Remembering a hero

Remembering a hero

After two months of intense inner-city fights and bombardments, Ankara has decided to take steps that will make life a little easier in Turkey’s southeast – steps that are one too many: 303 of them, to be precise. You could have named the master plan after the popular song “50 Ways to Leave your Lover” and that could have been easier. As one diplomat would say, “if you can’t solve a problem, make it bigger.” That is what the Justice and Development Party (AKP) is doing these days, as there is no endgame in sight.

Knocking down villages, moving municipalities, enforcing never-ending curfews won’t help. Winning hearts and minds will. But for that, you need really dedicated government officials and civil servants. In fact, there is a very good example that could be repeated.

The former police chief of Diyarbakır, the late Gaffar Okkan, is still a legend in Diyarbakır. In fact, he is a legend for the people of Diyarbakir who live in Istanbul as well. Last week, a taxi driver in the well-off district of Besiktaş recalled the days of Okkan as peaceful.

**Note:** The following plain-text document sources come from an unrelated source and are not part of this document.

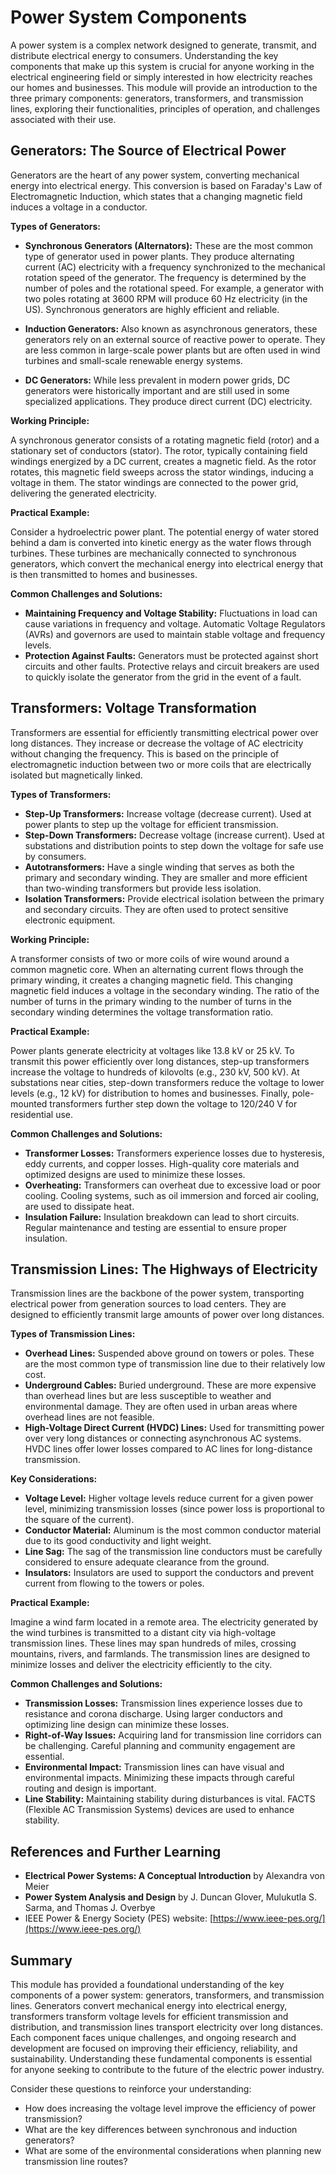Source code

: # Power System Components

A power system is a complex network designed to generate, transmit, and distribute electrical energy to consumers. Understanding the key components that make up this system is crucial for anyone working in the electrical engineering field or simply interested in how electricity reaches our homes and businesses. This module will provide an introduction to the three primary components: generators, transformers, and transmission lines, exploring their functionalities, principles of operation, and challenges associated with their use.

## Generators: The Source of Electrical Power

Generators are the heart of any power system, converting mechanical energy into electrical energy. This conversion is based on Faraday's Law of Electromagnetic Induction, which states that a changing magnetic field induces a voltage in a conductor.

**Types of Generators:**

*   **Synchronous Generators (Alternators):** These are the most common type of generator used in power plants. They produce alternating current (AC) electricity with a frequency synchronized to the mechanical rotation speed of the generator. The frequency is determined by the number of poles and the rotational speed. For example, a generator with two poles rotating at 3600 RPM will produce 60 Hz electricity (in the US). Synchronous generators are highly efficient and reliable.

*   **Induction Generators:** Also known as asynchronous generators, these generators rely on an external source of reactive power to operate. They are less common in large-scale power plants but are often used in wind turbines and small-scale renewable energy systems.

*   **DC Generators:** While less prevalent in modern power grids, DC generators were historically important and are still used in some specialized applications. They produce direct current (DC) electricity.

**Working Principle:**

A synchronous generator consists of a rotating magnetic field (rotor) and a stationary set of conductors (stator). The rotor, typically containing field windings energized by a DC current, creates a magnetic field. As the rotor rotates, this magnetic field sweeps across the stator windings, inducing a voltage in them. The stator windings are connected to the power grid, delivering the generated electricity.

**Practical Example:**

Consider a hydroelectric power plant. The potential energy of water stored behind a dam is converted into kinetic energy as the water flows through turbines. These turbines are mechanically connected to synchronous generators, which convert the mechanical energy into electrical energy that is then transmitted to homes and businesses.

**Common Challenges and Solutions:**

*   **Maintaining Frequency and Voltage Stability:** Fluctuations in load can cause variations in frequency and voltage. Automatic Voltage Regulators (AVRs) and governors are used to maintain stable voltage and frequency levels.
*   **Protection Against Faults:** Generators must be protected against short circuits and other faults. Protective relays and circuit breakers are used to quickly isolate the generator from the grid in the event of a fault.

## Transformers: Voltage Transformation

Transformers are essential for efficiently transmitting electrical power over long distances. They increase or decrease the voltage of AC electricity without changing the frequency. This is based on the principle of electromagnetic induction between two or more coils that are electrically isolated but magnetically linked.

**Types of Transformers:**

*   **Step-Up Transformers:** Increase voltage (decrease current). Used at power plants to step up the voltage for efficient transmission.
*   **Step-Down Transformers:** Decrease voltage (increase current). Used at substations and distribution points to step down the voltage for safe use by consumers.
*   **Autotransformers:** Have a single winding that serves as both the primary and secondary winding. They are smaller and more efficient than two-winding transformers but provide less isolation.
*   **Isolation Transformers:** Provide electrical isolation between the primary and secondary circuits. They are often used to protect sensitive electronic equipment.

**Working Principle:**

A transformer consists of two or more coils of wire wound around a common magnetic core. When an alternating current flows through the primary winding, it creates a changing magnetic field. This changing magnetic field induces a voltage in the secondary winding. The ratio of the number of turns in the primary winding to the number of turns in the secondary winding determines the voltage transformation ratio.

**Practical Example:**

Power plants generate electricity at voltages like 13.8 kV or 25 kV. To transmit this power efficiently over long distances, step-up transformers increase the voltage to hundreds of kilovolts (e.g., 230 kV, 500 kV). At substations near cities, step-down transformers reduce the voltage to lower levels (e.g., 12 kV) for distribution to homes and businesses. Finally, pole-mounted transformers further step down the voltage to 120/240 V for residential use.

**Common Challenges and Solutions:**

*   **Transformer Losses:** Transformers experience losses due to hysteresis, eddy currents, and copper losses. High-quality core materials and optimized designs are used to minimize these losses.
*   **Overheating:** Transformers can overheat due to excessive load or poor cooling. Cooling systems, such as oil immersion and forced air cooling, are used to dissipate heat.
*   **Insulation Failure:** Insulation breakdown can lead to short circuits. Regular maintenance and testing are essential to ensure proper insulation.

## Transmission Lines: The Highways of Electricity

Transmission lines are the backbone of the power system, transporting electrical power from generation sources to load centers. They are designed to efficiently transmit large amounts of power over long distances.

**Types of Transmission Lines:**

*   **Overhead Lines:** Suspended above ground on towers or poles. These are the most common type of transmission line due to their relatively low cost.
*   **Underground Cables:** Buried underground. These are more expensive than overhead lines but are less susceptible to weather and environmental damage. They are often used in urban areas where overhead lines are not feasible.
*   **High-Voltage Direct Current (HVDC) Lines:** Used for transmitting power over very long distances or connecting asynchronous AC systems. HVDC lines offer lower losses compared to AC lines for long-distance transmission.

**Key Considerations:**

*   **Voltage Level:** Higher voltage levels reduce current for a given power level, minimizing transmission losses (since power loss is proportional to the square of the current).
*   **Conductor Material:** Aluminum is the most common conductor material due to its good conductivity and light weight.
*   **Line Sag:** The sag of the transmission line conductors must be carefully considered to ensure adequate clearance from the ground.
*   **Insulators:** Insulators are used to support the conductors and prevent current from flowing to the towers or poles.

**Practical Example:**

Imagine a wind farm located in a remote area. The electricity generated by the wind turbines is transmitted to a distant city via high-voltage transmission lines. These lines may span hundreds of miles, crossing mountains, rivers, and farmlands. The transmission lines are designed to minimize losses and deliver the electricity efficiently to the city.

**Common Challenges and Solutions:**

*   **Transmission Losses:** Transmission lines experience losses due to resistance and corona discharge. Using larger conductors and optimizing line design can minimize these losses.
*   **Right-of-Way Issues:** Acquiring land for transmission line corridors can be challenging. Careful planning and community engagement are essential.
*   **Environmental Impact:** Transmission lines can have visual and environmental impacts. Minimizing these impacts through careful routing and design is important.
*   **Line Stability:** Maintaining stability during disturbances is vital. FACTS (Flexible AC Transmission Systems) devices are used to enhance stability.

## References and Further Learning

*   **Electrical Power Systems: A Conceptual Introduction** by Alexandra von Meier
*   **Power System Analysis and Design** by J. Duncan Glover, Mulukutla S. Sarma, and Thomas J. Overbye
*   IEEE Power & Energy Society (PES) website: [https://www.ieee-pes.org/](https://www.ieee-pes.org/)

## Summary

This module has provided a foundational understanding of the key components of a power system: generators, transformers, and transmission lines. Generators convert mechanical energy into electrical energy, transformers transform voltage levels for efficient transmission and distribution, and transmission lines transport electricity over long distances. Each component faces unique challenges, and ongoing research and development are focused on improving their efficiency, reliability, and sustainability. Understanding these fundamental components is essential for anyone seeking to contribute to the future of the electric power industry.

Consider these questions to reinforce your understanding:

*   How does increasing the voltage level improve the efficiency of power transmission?
*   What are the key differences between synchronous and induction generators?
*   What are some of the environmental considerations when planning new transmission line routes?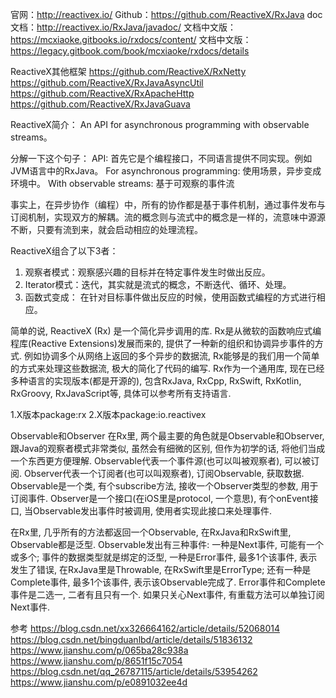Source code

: 官网：http://reactivex.io/ 
Github：https://github.com/ReactiveX/RxJava
doc文档：http://reactivex.io/RxJava/javadoc/
文档中文版：https://mcxiaoke.gitbooks.io/rxdocs/content/
文档中文版：https://legacy.gitbook.com/book/mcxiaoke/rxdocs/details


ReactiveX其他框架
https://github.com/ReactiveX/RxNetty
https://github.com/ReactiveX/RxJavaAsyncUtil
https://github.com/ReactiveX/RxApacheHttp
https://github.com/ReactiveX/RxJavaGuava



ReactiveX简介：
An API for asynchronous programming with observable streams。

分解一下这个句子：
API: 首先它是个编程接口，不同语言提供不同实现。例如JVM语言中的RxJava。
For asynchronous programming: 使用场景，异步变成环境中。
With observable streams: 基于可观察的事件流

事实上，在异步协作（编程）中，所有的协作都是基于事件机制，通过事件发布与订阅机制，实现双方的解耦。流的概念则与流式中的概念是一样的，流意味中源源不断，只要有流到来，就会启动相应的处理流程。

ReactiveX组合了以下3者： 
1. 观察者模式：观察感兴趣的目标并在特定事件发生时做出反应。 
2. Iterator模式：迭代，其实就是流式的概念，不断迭代、循环、处理。 
3. 函数式变成： 在针对目标事件做出反应的时候，使用函数式编程的方式进行相应。

简单的说, ReactiveX (Rx) 是一个简化异步调用的库. Rx是从微软的函数响应式编程库(Reactive Extensions)发展而来的, 提供了一种新的组织和协调异步事件的方式. 例如协调多个从网络上返回的多个异步的数据流, Rx能够是的我们用一个简单的方式来处理这些数据流, 极大的简化了代码的编写.
Rx作为一个通用库, 现在已经多种语言的实现版本(都是开源的), 包含RxJava, RxCpp, RxSwift, RxKotlin, RxGroovy, RxJavaScript等, 具体可以参考所有支持语言.

1.X版本package:rx
2.X版本package:io.reactivex



Observable和Observer
在Rx里, 两个最主要的角色就是Observable和Observer, 跟Java的观察者模式非常类似, 虽然会有细微的区别, 但作为初学的话, 将他们当成一个东西更方便理解.
Observable代表一个事件源(也可以叫被观察者), 可以被订阅.
Observer代表一个订阅者(也可以叫观察者), 订阅Observable, 获取数据.
Observable是一个类, 有个subscribe方法, 接收一个Observer类型的参数, 用于订阅事件.
Observer是一个接口(在iOS里是protocol, 一个意思), 有个onEvent接口, 当Observable发出事件时被调用, 使用者实现此接口来处理事件.


在Rx里, 几乎所有的方法都返回一个Observable, 在RxJava和RxSwift里, Observable都是泛型. Observable发出有三种事件: 
一种是Next事件, 可能有一个或多个; 事件的数据类型就是绑定的泛型, 
一种是Error事件, 最多1个该事件, 表示发生了错误, 在RxJava里是Throwable, 在RxSwift里是ErrorType; 
还有一种是Complete事件, 最多1个该事件, 表示该Observable完成了. Error事件和Complete事件是二选一, 二者有且只有一个.
如果只关心Next事件, 有重载方法可以单独订阅Next事件.




参考
https://blog.csdn.net/xx326664162/article/details/52068014
https://blog.csdn.net/bingduanlbd/article/details/51836132
https://www.jianshu.com/p/065ba28c938a
https://www.jianshu.com/p/8651f15c7054
https://blog.csdn.net/qq_26787115/article/details/53954262
https://www.jianshu.com/p/e0891032ee4d


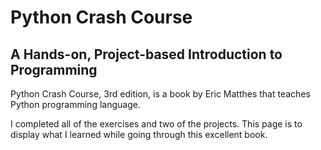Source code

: # Python Crash Course
## A Hands-on, Project-based Introduction to Programming

Python Crash Course, 3rd edition, is a book by Eric Matthes that teaches Python programming language. 

I completed all of the exercises and two of the projects. This page is to display what I learned while going through this excellent book.
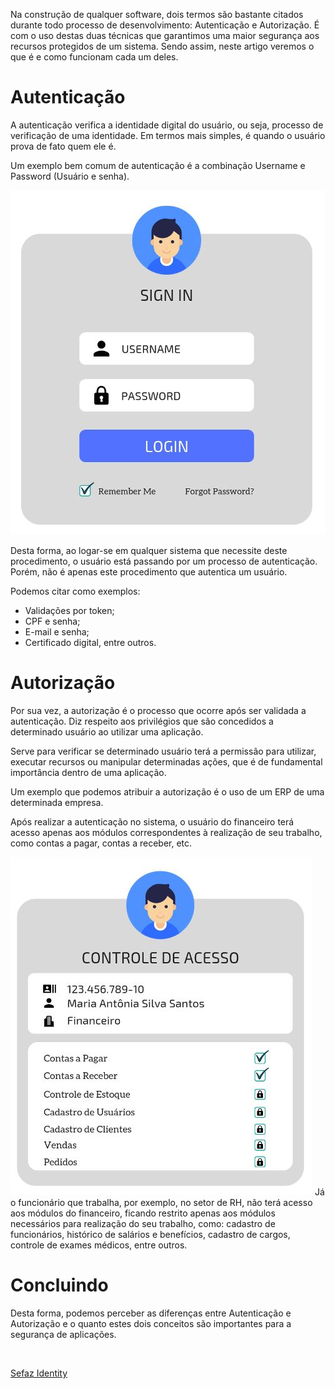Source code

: Na construção de qualquer software, dois termos são bastante citados durante todo processo de desenvolvimento: Autenticação e Autorização. É com o uso destas duas técnicas que garantimos uma maior segurança aos recursos protegidos de um sistema. Sendo assim, neste artigo veremos o que é e como funcionam cada um deles.

# Autenticação
A autenticação verifica a identidade digital do usuário, ou seja, processo de verificação de uma identidade. Em termos mais simples, é quando o usuário prova de fato quem ele é.

Um exemplo bem comum de autenticação é a combinação Username e Password (Usuário e senha).

![Fig1.jpg](/.attachments/Fig1-d1d30d51-d259-4a37-b138-180506ea605f.jpg)

Desta forma, ao logar-se em qualquer sistema que necessite deste procedimento, o usuário está passando por um processo de autenticação. Porém, não é apenas este procedimento que autentica um usuário.

Podemos citar como exemplos:
- Validações por token;
- CPF e senha;
- E-mail e senha;
- Certificado digital, entre outros.

# Autorização
Por sua vez, a autorização é o processo que ocorre após ser validada a autenticação. Diz respeito aos privilégios que são concedidos a determinado usuário ao utilizar uma aplicação.

Serve para verificar se determinado usuário terá a permissão para utilizar, executar recursos ou manipular determinadas ações, que é de fundamental importância dentro de uma aplicação.

Um exemplo que podemos atribuir a autorização é o uso de um ERP de uma determinada empresa.

Após realizar a autenticação no sistema, o usuário do financeiro terá acesso apenas aos módulos correspondentes à realização de seu trabalho, como contas a pagar, contas a receber, etc.

![Fig2.jpg](/.attachments/Fig2-c832235c-9392-475c-832e-1446a87908e7.jpg)
Já o funcionário que trabalha, por exemplo, no setor de RH, não terá acesso aos módulos do financeiro, ficando restrito apenas aos módulos necessários para realização do seu trabalho, como: cadastro de funcionários, histórico de salários e benefícios, cadastro de cargos, controle de exames médicos, entre outros.

# Concluindo
Desta forma, podemos perceber as diferenças entre Autenticação e Autorização e o quanto estes dois conceitos são importantes para a segurança de aplicações.

<br/>

[Sefaz Identity](https://ads.intra.fazenda.sp.gov.br/tfs/ADMIN/Wiki_Arquitetura/_wiki/wikis/Wiki_Arquitetura.wiki/91/Sefaz-Identity)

One intelligence official who has worked with Okkan told me this about him: 

“He would dress sharp as a knife, walk the streets and alleys of Diyarbakır without carrying his own gun. Chief Okkan was a hero among Kurds of Diyarbakır. He would play backgammon in coffee shops, share his mobile phone number with everyone. When he died, the funeral was the biggest in the city’s history. You would be amazed to hear that his coffin was carried by a group of PKK sympathizers as well.”

Okkan had worked in cities like Kars and Erzurum where there was creeping Islamic radicalism in the late 1990s. He was known to be the mastermind behind the anti-Hizbullah raids in Istanbul in 2000. He was the first police chief to employ women officers in Diyarbakır. His success against radical Islamic groups made him an open target in Diyarbakır and Batman where Hizbullah still had ties to some government officials.

“Okkan is a symbol,” said one high level intelligence source. “He was the best the government had in Diyarbakır. He showed everyone that the state can become compassionate and warm as well. That is why people in Diyarbakır named so many kids after him even long after his death.”

Fifteen years ago, this past week, on Jan. 24, 2001, precisely one year after the Hizbullah raids, Okkan was shot and killed by unknown attackers during a cruise through the city with a group of police officers. Five officers were also killed in the same attack. Many call that assassination “an incredible murder.” For many in Diyarbakır, he was killed by Hizbullah-related groups. That is why, 15 years after his death, he is still a target on Hizbullah-related Twitter accounts.

Ask Diyarbakır citizens. “He cared for us,” they would say, “He would make us feel important. He would listen, ask, really care for us.” His loss became a turning point in the region. So when the AKP is searching for a way to mend broken hearts, it should look no further than Gaffar Okkan.

May he rest in peace. He was the good in all of us.